# [EXERCISE GOAL]
Copy exactly the lines of the records below, and only those lines, beginning with the line that contains "focal_35mm: 24" and ending with the line that contains "exposure_s: 1/29.6".

# [DATA RECORDS]
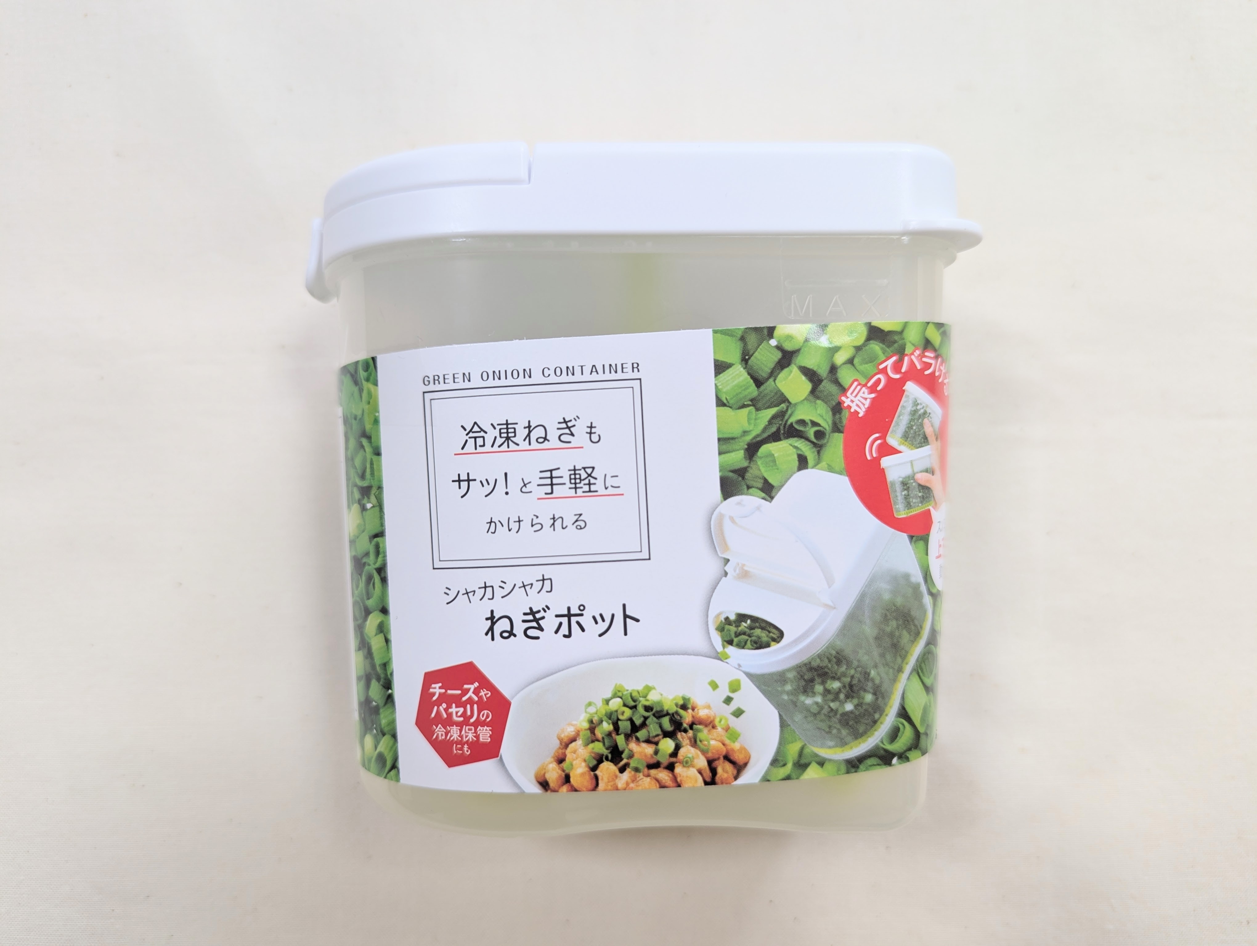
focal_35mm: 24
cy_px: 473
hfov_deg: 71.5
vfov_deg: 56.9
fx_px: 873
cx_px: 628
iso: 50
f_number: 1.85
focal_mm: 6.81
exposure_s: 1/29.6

---

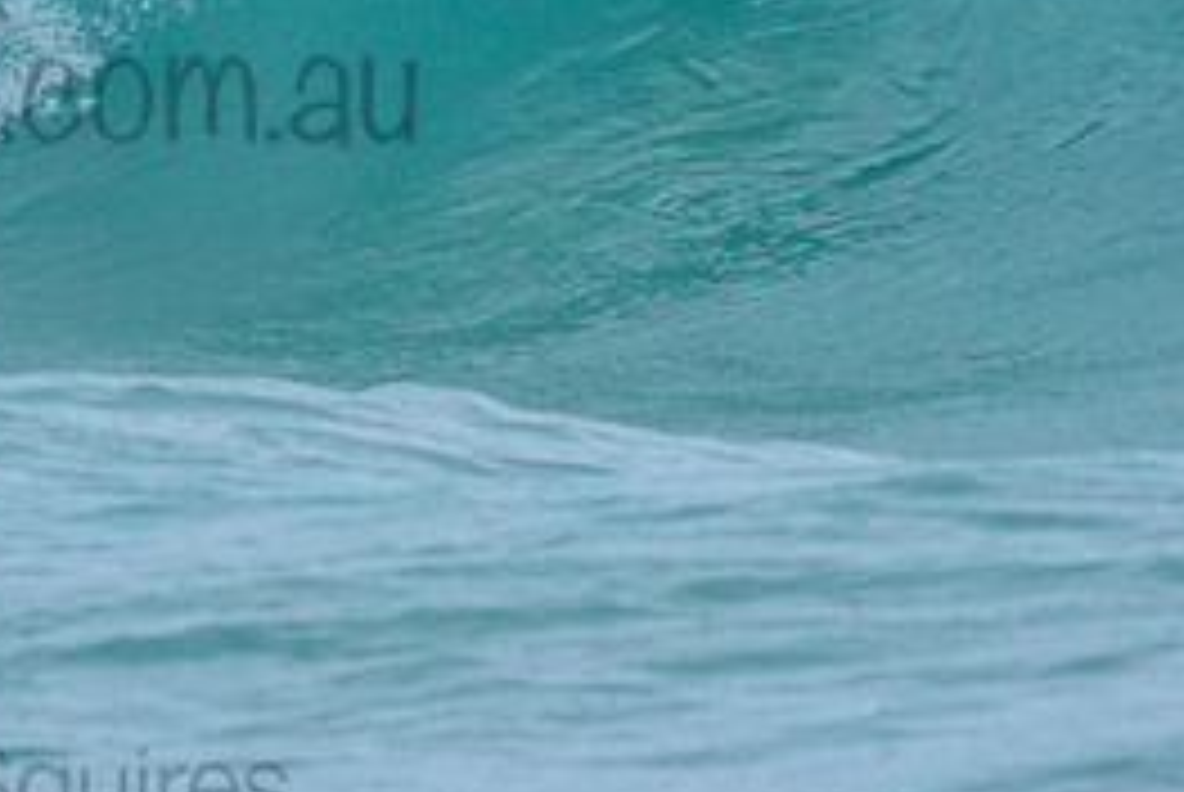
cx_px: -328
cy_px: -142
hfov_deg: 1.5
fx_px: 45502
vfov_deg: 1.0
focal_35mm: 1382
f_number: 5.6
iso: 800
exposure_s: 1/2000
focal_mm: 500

# [EXERCISE OUTPUT]
focal_35mm: 24
cy_px: 473
hfov_deg: 71.5
vfov_deg: 56.9
fx_px: 873
cx_px: 628
iso: 50
f_number: 1.85
focal_mm: 6.81
exposure_s: 1/29.6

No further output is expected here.